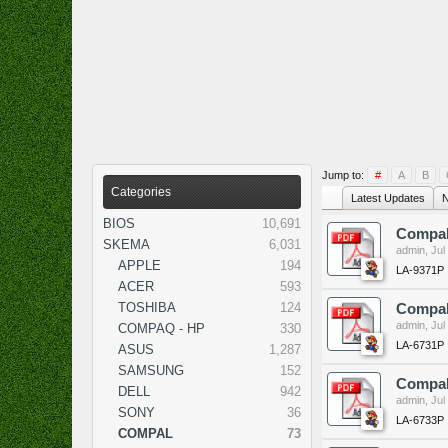
Jump to:
#
A
B
Categories
Latest Updates
N
BIOS
10,691
Compal
SKEMA
6,031
admin
,
Jul
APPLE
194
LA-9371P
ACER
593
TOSHIBA
124
Compal
admin
,
Jul
COMPAQ - HP
330
LA-6731P
ASUS
1,287
SAMSUNG
152
Compal
DELL
942
admin
,
Jul
SONY
36
LA-6733P
COMPAL
73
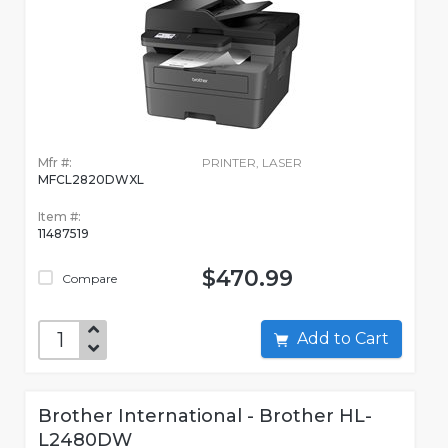
Mfr #:
PRINTER, LASER
MFCL2820DWXL
Item #:
11487519
$470.99
Compare
Add to Cart
Brother International - Brother HL-
L2480DW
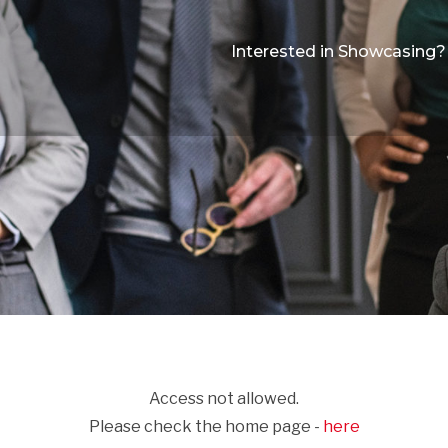
Interested in Showcasing?
Access not allowed.
Please check the home page -
here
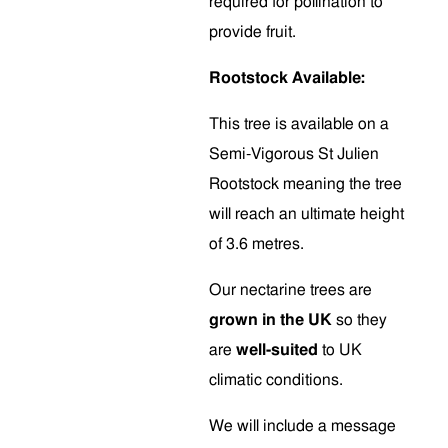
required for pollination to
provide fruit.
Rootstock Available:
This tree is available on a
Semi-Vigorous St Julien
Rootstock meaning the tree
will reach an ultimate height
of 3.6 metres.
Our nectarine trees are
grown in the UK
so they
are
well-suited
to UK
climatic conditions.
We will include a message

· · · · ·

**Required work**
Can you reproduce the text of every entry above line for line, unchanged, leaving out the pictures?

**Result for this task**
Jump to:
#
A
B
Categories
Latest Updates
N
BIOS
10,691
Compal
SKEMA
6,031
admin
,
Jul
APPLE
194
LA-9371P
ACER
593
TOSHIBA
124
Compal
admin
,
Jul
COMPAQ - HP
330
LA-6731P
ASUS
1,287
SAMSUNG
152
Compal
DELL
942
admin
,
Jul
SONY
36
LA-6733P
COMPAL
73
Mfr #:
PRINTER, LASER
MFCL2820DWXL
Item #:
11487519
$470.99
Compare
Add to Cart
Brother International - Brother HL-
L2480DW
Interested in Showcasing?
Access not allowed.
Please check the home page -
here
required for pollination to
provide fruit.
Rootstock Available:
This tree is available on a
Semi-Vigorous St Julien
Rootstock meaning the tree
will reach an ultimate height
of 3.6 metres.
Our nectarine trees are
grown in the UK
so they
are
well-suited
to UK
climatic conditions.
We will include a message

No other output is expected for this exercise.